▸ **Required work**: Copy every one of the following rows line for line, without changing any wording or order.

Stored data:
—————

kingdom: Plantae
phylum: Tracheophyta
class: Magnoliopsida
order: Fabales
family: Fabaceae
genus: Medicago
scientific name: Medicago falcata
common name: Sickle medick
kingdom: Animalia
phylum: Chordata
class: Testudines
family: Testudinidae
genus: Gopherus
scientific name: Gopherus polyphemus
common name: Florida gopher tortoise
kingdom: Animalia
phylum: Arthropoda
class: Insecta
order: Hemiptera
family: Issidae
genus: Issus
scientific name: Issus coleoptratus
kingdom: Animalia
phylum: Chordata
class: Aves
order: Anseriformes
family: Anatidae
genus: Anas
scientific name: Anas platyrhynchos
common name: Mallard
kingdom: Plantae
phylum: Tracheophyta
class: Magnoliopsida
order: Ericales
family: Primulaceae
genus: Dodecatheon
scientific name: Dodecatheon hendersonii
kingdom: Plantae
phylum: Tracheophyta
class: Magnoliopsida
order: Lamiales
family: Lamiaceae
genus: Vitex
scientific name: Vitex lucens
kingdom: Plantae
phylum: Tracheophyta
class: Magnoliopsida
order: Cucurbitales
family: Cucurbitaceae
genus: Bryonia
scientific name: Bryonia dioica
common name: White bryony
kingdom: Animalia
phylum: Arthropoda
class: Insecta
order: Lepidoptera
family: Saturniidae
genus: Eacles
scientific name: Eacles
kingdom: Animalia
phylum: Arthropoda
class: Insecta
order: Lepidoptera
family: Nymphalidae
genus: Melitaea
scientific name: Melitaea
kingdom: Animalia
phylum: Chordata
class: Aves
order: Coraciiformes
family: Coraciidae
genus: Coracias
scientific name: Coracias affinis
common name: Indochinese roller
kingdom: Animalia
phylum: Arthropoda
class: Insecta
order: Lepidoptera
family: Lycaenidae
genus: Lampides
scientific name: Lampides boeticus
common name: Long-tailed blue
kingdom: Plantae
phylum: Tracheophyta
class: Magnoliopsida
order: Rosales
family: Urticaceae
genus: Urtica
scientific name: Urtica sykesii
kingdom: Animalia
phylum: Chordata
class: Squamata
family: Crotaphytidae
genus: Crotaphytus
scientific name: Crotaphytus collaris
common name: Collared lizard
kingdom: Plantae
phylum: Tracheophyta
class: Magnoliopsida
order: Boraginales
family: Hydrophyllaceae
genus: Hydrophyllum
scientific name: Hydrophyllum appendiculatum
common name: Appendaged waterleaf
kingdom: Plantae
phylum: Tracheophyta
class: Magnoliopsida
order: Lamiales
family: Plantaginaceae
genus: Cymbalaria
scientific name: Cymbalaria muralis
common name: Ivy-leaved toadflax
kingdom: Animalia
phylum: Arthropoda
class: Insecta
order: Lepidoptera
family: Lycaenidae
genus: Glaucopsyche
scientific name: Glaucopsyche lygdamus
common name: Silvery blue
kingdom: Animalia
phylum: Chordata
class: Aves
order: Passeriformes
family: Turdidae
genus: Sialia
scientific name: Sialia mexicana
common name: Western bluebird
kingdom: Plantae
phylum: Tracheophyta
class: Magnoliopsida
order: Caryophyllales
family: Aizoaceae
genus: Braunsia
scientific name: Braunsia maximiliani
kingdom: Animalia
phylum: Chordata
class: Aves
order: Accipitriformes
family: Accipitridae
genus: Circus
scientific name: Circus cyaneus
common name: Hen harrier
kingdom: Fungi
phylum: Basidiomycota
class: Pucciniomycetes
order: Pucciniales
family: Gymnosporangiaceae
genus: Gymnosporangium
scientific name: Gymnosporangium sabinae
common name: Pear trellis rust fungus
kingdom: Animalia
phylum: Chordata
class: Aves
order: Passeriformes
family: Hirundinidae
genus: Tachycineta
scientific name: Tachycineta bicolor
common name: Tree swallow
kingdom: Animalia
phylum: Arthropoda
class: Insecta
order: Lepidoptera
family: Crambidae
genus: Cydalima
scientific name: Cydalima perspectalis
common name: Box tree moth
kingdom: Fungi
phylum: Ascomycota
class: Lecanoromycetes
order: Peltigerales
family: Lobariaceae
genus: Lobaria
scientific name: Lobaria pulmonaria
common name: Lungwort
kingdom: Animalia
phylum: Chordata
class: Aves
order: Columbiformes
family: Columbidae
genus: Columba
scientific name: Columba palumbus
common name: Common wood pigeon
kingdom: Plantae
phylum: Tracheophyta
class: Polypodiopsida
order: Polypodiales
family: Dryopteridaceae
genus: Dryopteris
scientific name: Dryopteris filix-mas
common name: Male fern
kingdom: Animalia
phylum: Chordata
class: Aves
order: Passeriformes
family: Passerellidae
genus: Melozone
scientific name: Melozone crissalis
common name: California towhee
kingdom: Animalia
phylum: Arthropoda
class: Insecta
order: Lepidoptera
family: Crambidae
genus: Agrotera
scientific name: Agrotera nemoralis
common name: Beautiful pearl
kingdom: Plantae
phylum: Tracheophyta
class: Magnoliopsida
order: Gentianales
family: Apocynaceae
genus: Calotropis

—————

▸ **Solved problem**:
kingdom: Plantae
phylum: Tracheophyta
class: Magnoliopsida
order: Fabales
family: Fabaceae
genus: Medicago
scientific name: Medicago falcata
common name: Sickle medick
kingdom: Animalia
phylum: Chordata
class: Testudines
family: Testudinidae
genus: Gopherus
scientific name: Gopherus polyphemus
common name: Florida gopher tortoise
kingdom: Animalia
phylum: Arthropoda
class: Insecta
order: Hemiptera
family: Issidae
genus: Issus
scientific name: Issus coleoptratus
kingdom: Animalia
phylum: Chordata
class: Aves
order: Anseriformes
family: Anatidae
genus: Anas
scientific name: Anas platyrhynchos
common name: Mallard
kingdom: Plantae
phylum: Tracheophyta
class: Magnoliopsida
order: Ericales
family: Primulaceae
genus: Dodecatheon
scientific name: Dodecatheon hendersonii
kingdom: Plantae
phylum: Tracheophyta
class: Magnoliopsida
order: Lamiales
family: Lamiaceae
genus: Vitex
scientific name: Vitex lucens
kingdom: Plantae
phylum: Tracheophyta
class: Magnoliopsida
order: Cucurbitales
family: Cucurbitaceae
genus: Bryonia
scientific name: Bryonia dioica
common name: White bryony
kingdom: Animalia
phylum: Arthropoda
class: Insecta
order: Lepidoptera
family: Saturniidae
genus: Eacles
scientific name: Eacles
kingdom: Animalia
phylum: Arthropoda
class: Insecta
order: Lepidoptera
family: Nymphalidae
genus: Melitaea
scientific name: Melitaea
kingdom: Animalia
phylum: Chordata
class: Aves
order: Coraciiformes
family: Coraciidae
genus: Coracias
scientific name: Coracias affinis
common name: Indochinese roller
kingdom: Animalia
phylum: Arthropoda
class: Insecta
order: Lepidoptera
family: Lycaenidae
genus: Lampides
scientific name: Lampides boeticus
common name: Long-tailed blue
kingdom: Plantae
phylum: Tracheophyta
class: Magnoliopsida
order: Rosales
family: Urticaceae
genus: Urtica
scientific name: Urtica sykesii
kingdom: Animalia
phylum: Chordata
class: Squamata
family: Crotaphytidae
genus: Crotaphytus
scientific name: Crotaphytus collaris
common name: Collared lizard
kingdom: Plantae
phylum: Tracheophyta
class: Magnoliopsida
order: Boraginales
family: Hydrophyllaceae
genus: Hydrophyllum
scientific name: Hydrophyllum appendiculatum
common name: Appendaged waterleaf
kingdom: Plantae
phylum: Tracheophyta
class: Magnoliopsida
order: Lamiales
family: Plantaginaceae
genus: Cymbalaria
scientific name: Cymbalaria muralis
common name: Ivy-leaved toadflax
kingdom: Animalia
phylum: Arthropoda
class: Insecta
order: Lepidoptera
family: Lycaenidae
genus: Glaucopsyche
scientific name: Glaucopsyche lygdamus
common name: Silvery blue
kingdom: Animalia
phylum: Chordata
class: Aves
order: Passeriformes
family: Turdidae
genus: Sialia
scientific name: Sialia mexicana
common name: Western bluebird
kingdom: Plantae
phylum: Tracheophyta
class: Magnoliopsida
order: Caryophyllales
family: Aizoaceae
genus: Braunsia
scientific name: Braunsia maximiliani
kingdom: Animalia
phylum: Chordata
class: Aves
order: Accipitriformes
family: Accipitridae
genus: Circus
scientific name: Circus cyaneus
common name: Hen harrier
kingdom: Fungi
phylum: Basidiomycota
class: Pucciniomycetes
order: Pucciniales
family: Gymnosporangiaceae
genus: Gymnosporangium
scientific name: Gymnosporangium sabinae
common name: Pear trellis rust fungus
kingdom: Animalia
phylum: Chordata
class: Aves
order: Passeriformes
family: Hirundinidae
genus: Tachycineta
scientific name: Tachycineta bicolor
common name: Tree swallow
kingdom: Animalia
phylum: Arthropoda
class: Insecta
order: Lepidoptera
family: Crambidae
genus: Cydalima
scientific name: Cydalima perspectalis
common name: Box tree moth
kingdom: Fungi
phylum: Ascomycota
class: Lecanoromycetes
order: Peltigerales
family: Lobariaceae
genus: Lobaria
scientific name: Lobaria pulmonaria
common name: Lungwort
kingdom: Animalia
phylum: Chordata
class: Aves
order: Columbiformes
family: Columbidae
genus: Columba
scientific name: Columba palumbus
common name: Common wood pigeon
kingdom: Plantae
phylum: Tracheophyta
class: Polypodiopsida
order: Polypodiales
family: Dryopteridaceae
genus: Dryopteris
scientific name: Dryopteris filix-mas
common name: Male fern
kingdom: Animalia
phylum: Chordata
class: Aves
order: Passeriformes
family: Passerellidae
genus: Melozone
scientific name: Melozone crissalis
common name: California towhee
kingdom: Animalia
phylum: Arthropoda
class: Insecta
order: Lepidoptera
family: Crambidae
genus: Agrotera
scientific name: Agrotera nemoralis
common name: Beautiful pearl
kingdom: Plantae
phylum: Tracheophyta
class: Magnoliopsida
order: Gentianales
family: Apocynaceae
genus: Calotropis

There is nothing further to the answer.